Zu erledigende Aufgaben:
1. Gib den Lesetext von „Kommen wir zum“ bis einschließlich „Zertifikate und Optionsscheine.“ erneut wieder und benenne darin „Mittelstandsanleihen“ in „Unternehmensanleihen“ um.
2. Erkläre in ein bis drei Sätzen, warum eine Pauschalkritik an neuen Trends laut dem Lesetext wenig hilfreich ist.
3. Für welche Anlageklasse gilt laut dem Lesetext ganz speziell, dass private Investoren das Risiko oft nicht beurteilen können?

Wichtig ist indes in erster Linie die kritische Betrachtung der einzelnen Emittenten. Es wäre zu einfach und zu schön, wenn man ein Raster über die Anleihen legen könnte, das  die Perlen sofort offenbart. Umgekehrt ist es auch zu einfach zu glauben, die weniger guten oder gar schlechten Papiere anhand weniger Kriterien ausfindig machen zu können.

Eine Pauschalkritik an neuen Trends ist hingegen wenig hilfreich. Schiffe oder Immobilien zum Beispiel, wie sie bisher aus geschlossenen Beteiligungen bekannt sind, können als Basis von Anleihen mit ebenso so wenigen oder vielen Risiken behaftet sein wie die Anleihe eines produzierenden Unternehmens. Hier wie dort sind also die Strukturen im Einzelfall genau zu prüfen. Zu Riskant?

Kommen wir zum Vorwurf, das gesamte Segment sei zu riskant. In der Tat können insbesondere private Investoren in vielen Fällen nicht beurteilen, ob das Risiko einer Anlage tatsächlich zu ihrem Profil passt – selbst wenn sie sich als risikobewusst einschätzen. Das gilt indes nicht nur für Mittelstandsanleihen, sondern für jede Anlageklasse und ganz speziell für die fast ausschließlich für Privatkunden konzipierten Zertifikate und Optionsscheine.

Bereitgestellte Angaben:

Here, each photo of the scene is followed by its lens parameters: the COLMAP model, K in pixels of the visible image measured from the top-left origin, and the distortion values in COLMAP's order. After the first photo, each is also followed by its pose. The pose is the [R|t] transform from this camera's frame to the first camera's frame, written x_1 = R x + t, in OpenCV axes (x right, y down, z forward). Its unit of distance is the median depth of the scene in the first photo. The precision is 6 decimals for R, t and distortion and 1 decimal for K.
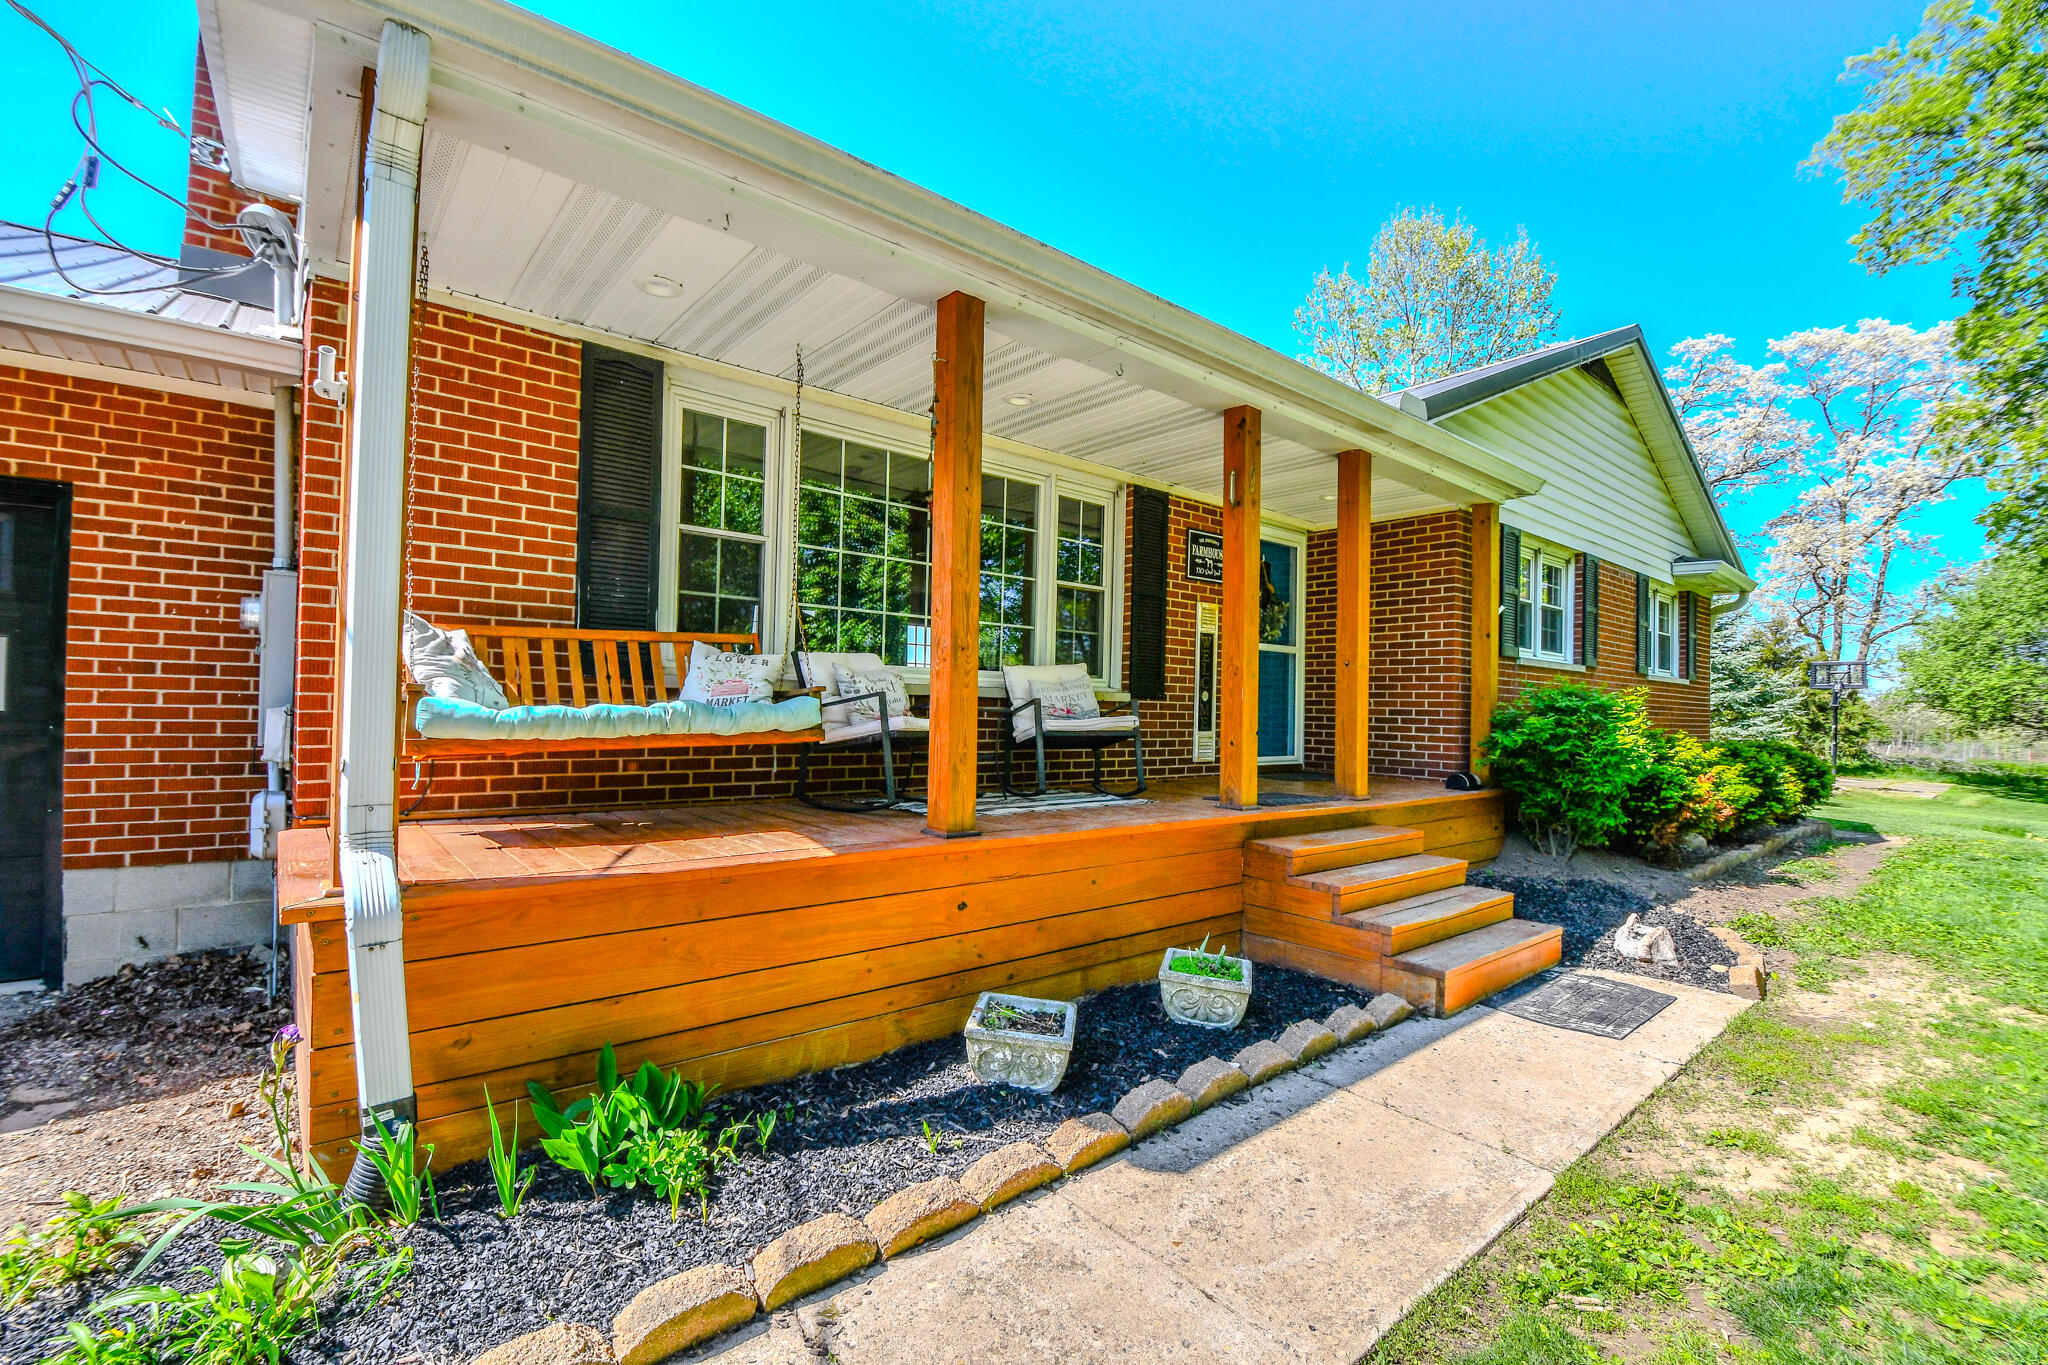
lens RADIAL K [[887.6, 0, 997.3], [0, 887.6, 703.3], [0, 0, 1]] dist [0.000805, -0.011572]
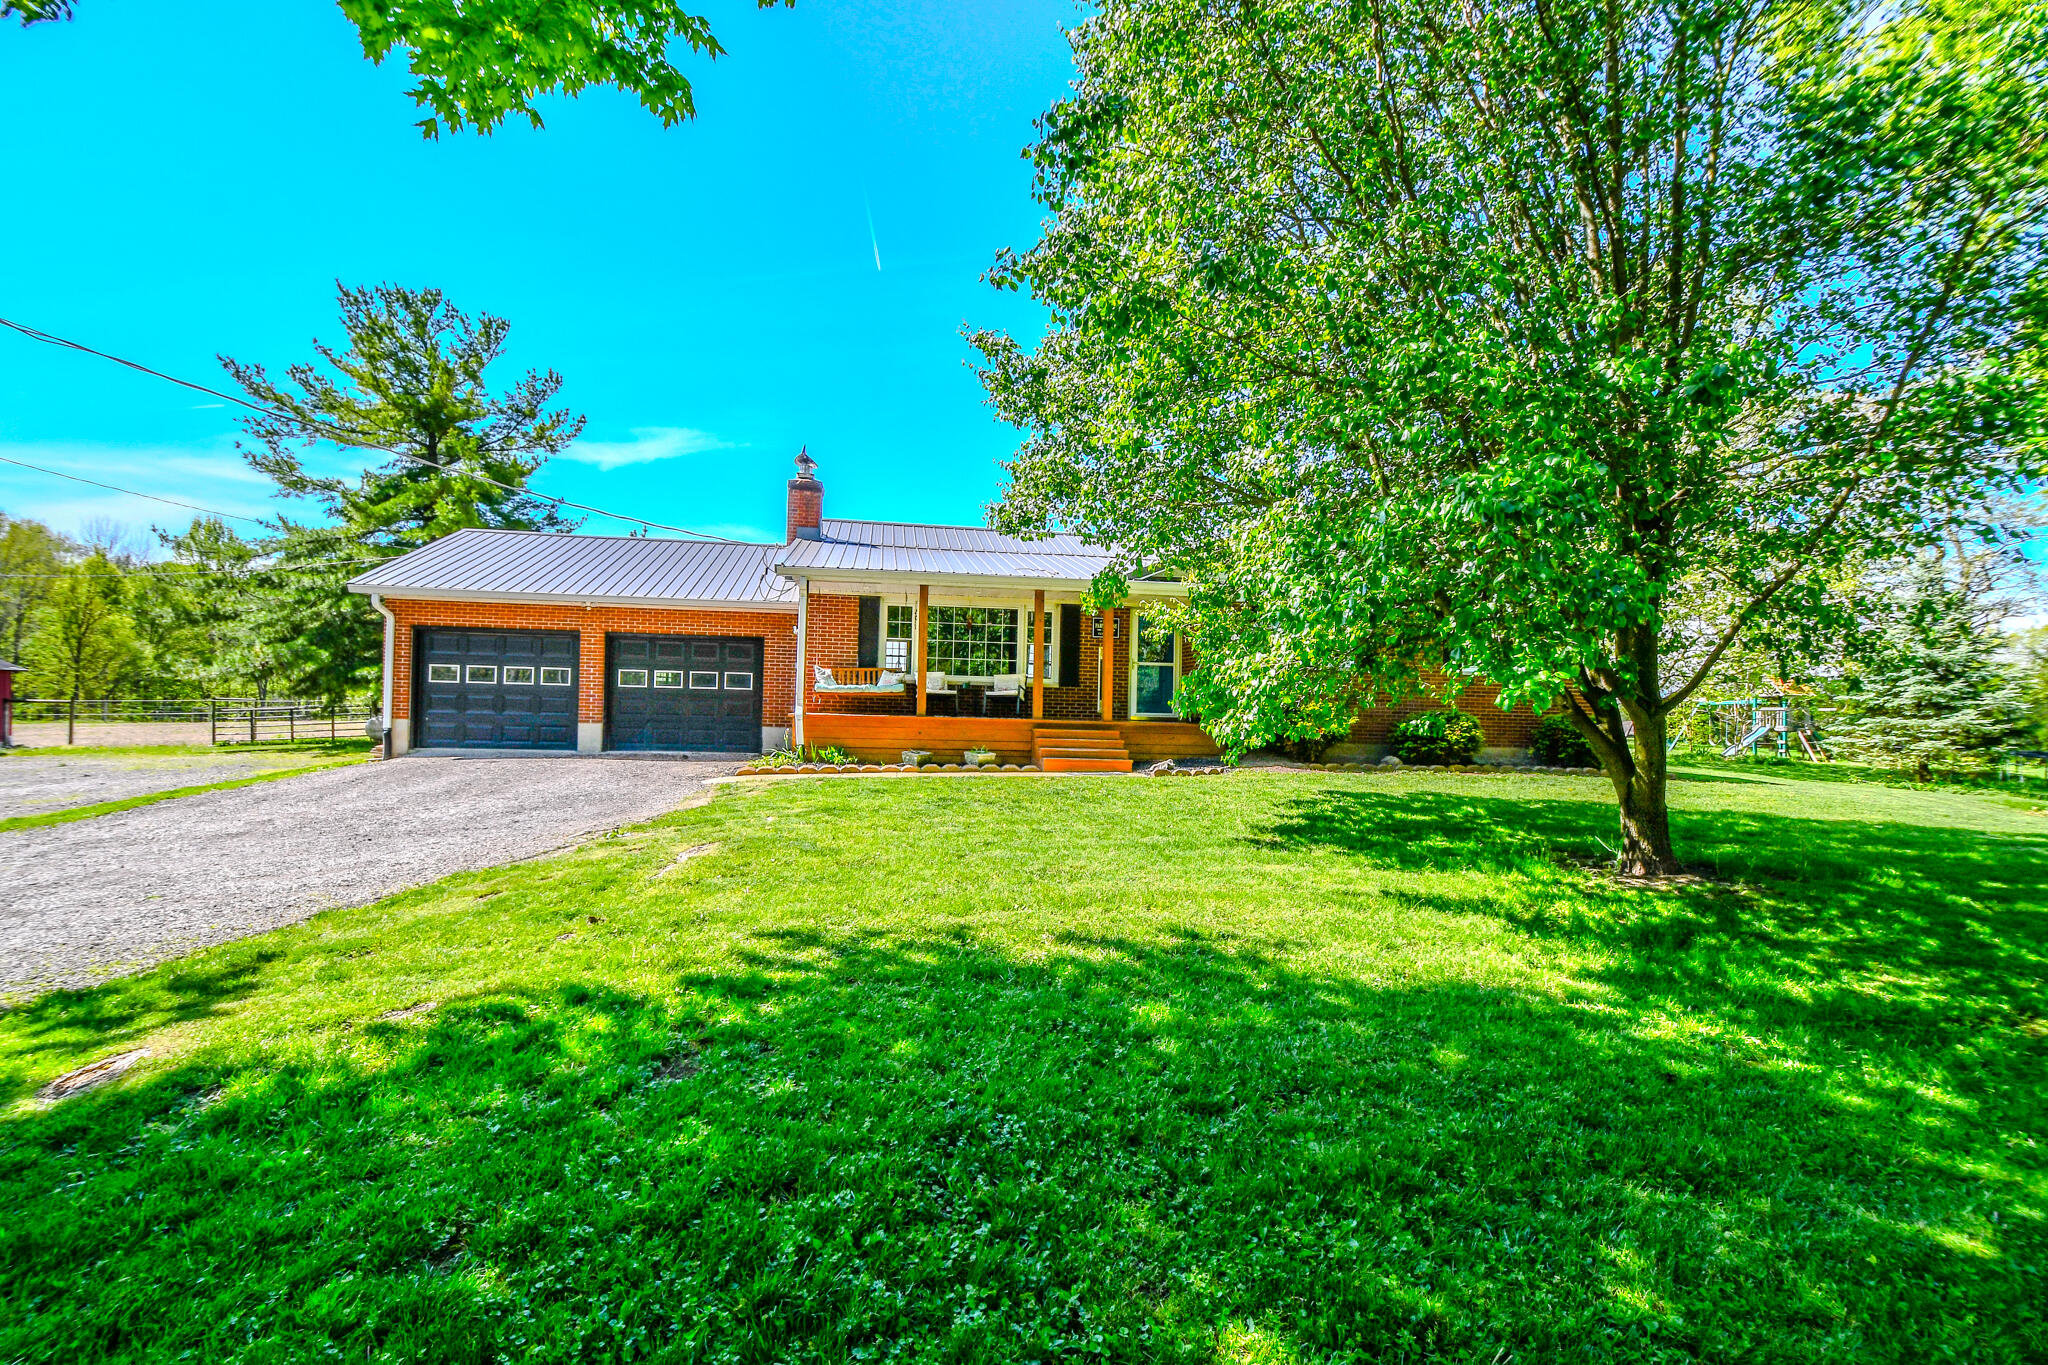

Antworten nach Nummer:
1.
Kommen wir zum Vorwurf, das gesamte Segment sei zu riskant. In der Tat können insbesondere private Investoren in vielen Fällen nicht beurteilen, ob das Risiko einer Anlage tatsächlich zu ihrem Profil passt – selbst wenn sie sich als risikobewusst einschätzen. Das gilt indes nicht nur für Unternehmensanleihen, sondern für jede Anlageklasse und ganz speziell für die fast ausschließlich für Privatkunden konzipierten Zertifikate und Optionsscheine.

2. Schiffe oder Immobilien können als Basis von Anleihen mit ebenso wenigen oder vielen Risiken behaftet sein wie die Anleihe eines produzierenden Unternehmens. Deshalb sind in beiden Fällen die Strukturen im Einzelfall genau zu prüfen.

3. Für Zertifikate und Optionsscheine, die fast ausschließlich für Privatkunden konzipiert sind.